7.1.Confidential Information. Each Party acknowledges that by reason of its relationship to the other Party under this Agreement it will have access to and acquire knowledge from, material, data, systems and other information concerning the operation, business, financial affairs, products, customers, trade secrets and intellectual property of the other Party that may not be accessible or known to the general public, including, but not limited to the terms of this Agreement (referred to as “Confidential Information”).
   
7.2.No Disclosure.

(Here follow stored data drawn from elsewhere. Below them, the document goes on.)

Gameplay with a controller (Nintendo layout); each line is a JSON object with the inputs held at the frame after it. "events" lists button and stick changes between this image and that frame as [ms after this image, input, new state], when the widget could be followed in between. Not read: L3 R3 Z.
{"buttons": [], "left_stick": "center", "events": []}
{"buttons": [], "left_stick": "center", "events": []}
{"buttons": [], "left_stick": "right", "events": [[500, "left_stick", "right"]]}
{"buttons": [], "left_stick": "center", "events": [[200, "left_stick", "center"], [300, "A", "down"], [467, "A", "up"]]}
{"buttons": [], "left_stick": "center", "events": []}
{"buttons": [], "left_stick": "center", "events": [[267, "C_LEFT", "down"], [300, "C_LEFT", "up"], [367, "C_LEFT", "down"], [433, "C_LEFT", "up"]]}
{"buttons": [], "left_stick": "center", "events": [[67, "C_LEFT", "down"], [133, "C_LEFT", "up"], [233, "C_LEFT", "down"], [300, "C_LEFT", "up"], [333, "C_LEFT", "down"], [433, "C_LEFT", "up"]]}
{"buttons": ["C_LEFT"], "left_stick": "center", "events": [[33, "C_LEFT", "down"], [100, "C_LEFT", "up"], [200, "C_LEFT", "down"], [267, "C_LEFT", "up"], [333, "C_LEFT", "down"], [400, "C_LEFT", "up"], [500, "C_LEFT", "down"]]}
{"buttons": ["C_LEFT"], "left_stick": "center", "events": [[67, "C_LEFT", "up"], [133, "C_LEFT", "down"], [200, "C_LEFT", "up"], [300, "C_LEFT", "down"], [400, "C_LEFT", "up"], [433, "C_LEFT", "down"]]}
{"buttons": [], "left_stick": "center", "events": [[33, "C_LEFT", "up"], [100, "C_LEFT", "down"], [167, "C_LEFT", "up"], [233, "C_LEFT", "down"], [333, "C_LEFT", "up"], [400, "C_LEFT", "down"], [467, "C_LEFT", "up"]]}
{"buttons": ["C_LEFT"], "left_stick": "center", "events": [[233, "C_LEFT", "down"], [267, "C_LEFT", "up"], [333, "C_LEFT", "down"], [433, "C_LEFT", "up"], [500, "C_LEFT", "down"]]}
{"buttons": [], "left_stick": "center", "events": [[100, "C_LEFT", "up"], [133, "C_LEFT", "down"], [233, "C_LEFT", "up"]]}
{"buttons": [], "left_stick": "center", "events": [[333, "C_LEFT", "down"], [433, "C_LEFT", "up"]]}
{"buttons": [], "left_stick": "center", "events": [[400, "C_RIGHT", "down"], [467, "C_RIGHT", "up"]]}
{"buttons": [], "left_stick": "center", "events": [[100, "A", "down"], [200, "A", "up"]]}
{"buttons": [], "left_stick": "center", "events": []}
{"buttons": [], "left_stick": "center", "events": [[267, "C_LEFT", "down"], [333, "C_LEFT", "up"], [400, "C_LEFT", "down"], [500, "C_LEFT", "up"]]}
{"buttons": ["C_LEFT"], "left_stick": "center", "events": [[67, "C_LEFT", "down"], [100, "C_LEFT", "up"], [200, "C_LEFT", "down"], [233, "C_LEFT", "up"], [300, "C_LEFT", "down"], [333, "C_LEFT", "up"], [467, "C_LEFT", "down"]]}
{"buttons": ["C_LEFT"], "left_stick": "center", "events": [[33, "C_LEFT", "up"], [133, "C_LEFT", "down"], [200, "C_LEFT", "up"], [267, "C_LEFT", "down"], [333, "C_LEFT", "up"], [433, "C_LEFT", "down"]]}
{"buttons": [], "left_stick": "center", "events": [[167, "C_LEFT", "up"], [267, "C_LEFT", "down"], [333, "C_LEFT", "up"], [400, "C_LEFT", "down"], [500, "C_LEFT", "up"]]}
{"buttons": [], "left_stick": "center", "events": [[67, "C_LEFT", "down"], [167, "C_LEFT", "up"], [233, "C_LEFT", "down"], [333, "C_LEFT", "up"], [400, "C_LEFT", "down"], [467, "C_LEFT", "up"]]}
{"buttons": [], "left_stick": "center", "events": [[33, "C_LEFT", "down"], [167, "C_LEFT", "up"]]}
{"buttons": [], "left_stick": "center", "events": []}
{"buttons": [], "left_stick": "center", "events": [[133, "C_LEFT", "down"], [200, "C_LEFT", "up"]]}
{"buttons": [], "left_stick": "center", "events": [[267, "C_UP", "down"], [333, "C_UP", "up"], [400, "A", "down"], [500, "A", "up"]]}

Each Party agrees to: (i) maintain and preserve the confidentiality of all Confidential Information received from the other, both orally and in writing, including, without limitation, taking such steps to protect and preserve the confidentiality of the Confidential Information as it takes to preserve and protect the confidentiality of its own confidential information; (ii) disclose such Confidential Information only to its own employees and contractors on a “need-to-know” basis, and only to those employees and contractors who have agreed to maintain the confidentiality thereof; and (iii) not disclose such Confidential Information to any third party (other than contractors as set forth in subpart (ii) hereof) without the express written consent of the disclosing Party, provided, however that each Party may disclose the financial terms of this Agreement to its legal and business advisors and to potential investors so long as such third parties agree to maintain the confidentiality of such Confidential Information. Each Party further agrees to use the Confidential Information only for the purpose of performing this Agreement. Whenever requested by a disclosing Party and provided the same is not required for the performance by the receiving Party of its obligations hereunder, a receiving Party shall immediately return to the disclosing Party all manifestations of the Confidential Information or, at the disclosing Party’s option, shall destroy all such Confidential Information as the disclosing Party may designate.
   
7.3.Exclusions. The Parties’ obligations under Section 7.2 above shall not apply to Confidential Information which: (i) is or becomes a matter of public knowledge through no fault of or action by the receiving Party; (ii) was rightfully in the receiving Party’s possession prior to disclosure by the disclosing Party; (iii) subsequent to disclosure, is rightfully obtained by the receiving Party from a third party who is lawfully in possession of such Confidential Information without restriction; or (iv) is independently developed by the receiving Party without resort to the disclosing Party’s Confidential Information. Notwithstanding the provisions of Section 7.2, the receiving Party will not be in breach of its obligations hereunder if it is required by law or judicial order or stock exchange regulation to disclose any Confidential Information of the disclosing Party, provided that prior written notice of such required disclosure is furnished to the disclosing Party as soon as practicable in order to afford the disclosing Party an opportunity to seek a protective order.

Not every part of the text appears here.